La chimie fait partie intégrante de notre quotidien, tant dans la recherche (fondamentale ou appliquée) que dans ses applications et cela dans des domaines très variés. Elle est présente dans notre alimentation, les produits cosmétiques, les médicaments, dans les processus biologiques (respiration, renouvellement cellulaire…), dans l'art (peintures, pigments…).
Ses progrès sont le plus souvent le fruit des recherches menées par l'homme pour mieux maîtriser son environnement, par exemple assurer une meilleure conservation des aliments ou des œuvres d'art, réduire certaines altérations comme la rouille ou des oxydations, optimiser les synthèses chimiques ou les réactions (synthèse du savon, de parfums, de matériaux, de colorants ; meilleure utilisation des carburants dans les moteurs à explosion, etc.).
Grâce à la meilleure connaissance de la matière à l'échelle microscopique, l'homme a pu interpréter les réactions chimiques, comprendre comment se réorganisait la matière lors d'une transformation, prédire ces réorganisations et finalement les maîtriser.

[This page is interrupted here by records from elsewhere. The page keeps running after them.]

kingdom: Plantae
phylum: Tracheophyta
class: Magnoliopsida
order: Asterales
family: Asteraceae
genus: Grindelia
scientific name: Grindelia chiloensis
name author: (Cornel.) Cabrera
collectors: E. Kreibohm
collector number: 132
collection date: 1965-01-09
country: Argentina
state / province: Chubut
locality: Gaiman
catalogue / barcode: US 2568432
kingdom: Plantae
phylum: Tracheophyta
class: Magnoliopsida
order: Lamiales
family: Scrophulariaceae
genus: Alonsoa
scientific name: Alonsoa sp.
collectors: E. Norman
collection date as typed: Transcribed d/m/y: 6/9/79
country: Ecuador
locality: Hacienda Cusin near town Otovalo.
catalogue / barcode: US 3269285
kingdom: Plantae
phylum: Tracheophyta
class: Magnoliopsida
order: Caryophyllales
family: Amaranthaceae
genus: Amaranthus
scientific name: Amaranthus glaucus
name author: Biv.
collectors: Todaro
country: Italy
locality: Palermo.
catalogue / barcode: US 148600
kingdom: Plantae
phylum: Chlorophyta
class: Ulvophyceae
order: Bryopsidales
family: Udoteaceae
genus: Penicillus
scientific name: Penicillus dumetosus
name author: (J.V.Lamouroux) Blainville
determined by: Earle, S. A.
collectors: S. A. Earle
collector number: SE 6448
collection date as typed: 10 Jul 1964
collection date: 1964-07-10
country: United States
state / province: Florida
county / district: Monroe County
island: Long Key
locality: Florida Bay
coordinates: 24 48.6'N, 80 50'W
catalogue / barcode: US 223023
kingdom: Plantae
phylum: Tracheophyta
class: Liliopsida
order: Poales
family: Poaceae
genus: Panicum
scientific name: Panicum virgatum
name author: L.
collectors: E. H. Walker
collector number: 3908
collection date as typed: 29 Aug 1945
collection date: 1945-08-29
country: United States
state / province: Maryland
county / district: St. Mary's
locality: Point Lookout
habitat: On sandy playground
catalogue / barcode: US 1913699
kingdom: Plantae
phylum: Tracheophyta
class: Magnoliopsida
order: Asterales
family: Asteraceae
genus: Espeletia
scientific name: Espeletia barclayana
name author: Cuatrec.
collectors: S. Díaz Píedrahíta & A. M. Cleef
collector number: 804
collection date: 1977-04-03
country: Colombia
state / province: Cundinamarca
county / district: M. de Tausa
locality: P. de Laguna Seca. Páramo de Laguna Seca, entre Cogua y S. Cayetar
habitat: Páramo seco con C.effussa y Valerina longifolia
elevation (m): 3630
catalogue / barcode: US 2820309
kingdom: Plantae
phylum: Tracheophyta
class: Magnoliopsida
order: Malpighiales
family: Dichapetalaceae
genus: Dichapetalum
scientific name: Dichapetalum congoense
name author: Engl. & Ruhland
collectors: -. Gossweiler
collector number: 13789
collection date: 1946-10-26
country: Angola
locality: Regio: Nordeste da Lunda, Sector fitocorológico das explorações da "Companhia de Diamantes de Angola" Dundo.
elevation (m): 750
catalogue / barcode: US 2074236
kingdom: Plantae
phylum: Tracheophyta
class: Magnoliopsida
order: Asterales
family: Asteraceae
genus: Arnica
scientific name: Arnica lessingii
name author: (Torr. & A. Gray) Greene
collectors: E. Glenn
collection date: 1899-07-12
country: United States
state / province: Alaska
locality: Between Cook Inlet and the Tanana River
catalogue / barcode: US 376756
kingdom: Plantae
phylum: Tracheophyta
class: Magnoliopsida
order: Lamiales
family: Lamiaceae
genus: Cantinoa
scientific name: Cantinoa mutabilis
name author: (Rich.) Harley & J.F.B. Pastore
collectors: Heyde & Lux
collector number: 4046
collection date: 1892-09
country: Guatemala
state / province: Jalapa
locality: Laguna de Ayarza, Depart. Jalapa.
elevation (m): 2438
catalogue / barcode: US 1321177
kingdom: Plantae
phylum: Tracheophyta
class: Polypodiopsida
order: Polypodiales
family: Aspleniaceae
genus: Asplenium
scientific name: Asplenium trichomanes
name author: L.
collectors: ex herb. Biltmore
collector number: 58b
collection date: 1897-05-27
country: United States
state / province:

Comme un jeu de construction pour les enfants, une réaction chimique est un processus plus ou moins efficace de réarrangement des atomes contenus dans les réactifs de base…

La fiche

Définition de la réaction chimique
Aperçu historique
L'homme antique ne s'est jamais véritablement consacré à l'étude scientifique des réactions chimiques. Au Moyen Âge, la chimie était un ensemble de recettes d'alchimiste. C'est ainsi que pour synthétiser de l'ammoniac (gaz dont l'odeur est celle des déboucheurs de canalisations), on le produisait en faisant chauffer de l'urine avec des cendres…
À partir du xviiie siècle, l'homme s'est intéressé à comprendre et interpréter les réactions chimiques, du point de vue macroscopique (à notre échelle) mais aussi microscopique, en même temps qu'il comprenait mieux la constitution microscopique de la matière. Par ailleurs, la compréhension et la meilleure maîtrise des réactions chimiques furent intiment liées aux développements industriels des xixe et xxe siècles. En France, la chimie doit beaucoup à l'étude des transformations chimiques par le chimiste Lavoisier (1743 - 1794), auteur de la célèbre phrase « Rien ne se perd, rien ne se crée, tout se transforme. » ; on est encore loin de la chimie « atomique », mais il s'agit d'un premier pas vers une interprétation microscopique. En particulier, alors que l'on pensait que l'eau était un corps pur (indissociable), Lavoisier réussit en 1783 à la synthétiser à partir de dioxygène et de dihydrogène.
La chimie organique (celle du carbone) se développe ensuite rapidement, après la découverte dans les années 1850 du benzène, et surtout ensuite grâce à l'exploitation des gisements pétroliers. De très nombreux produits sont en effet synthétisables à partir des composés contenus dans un pétrole.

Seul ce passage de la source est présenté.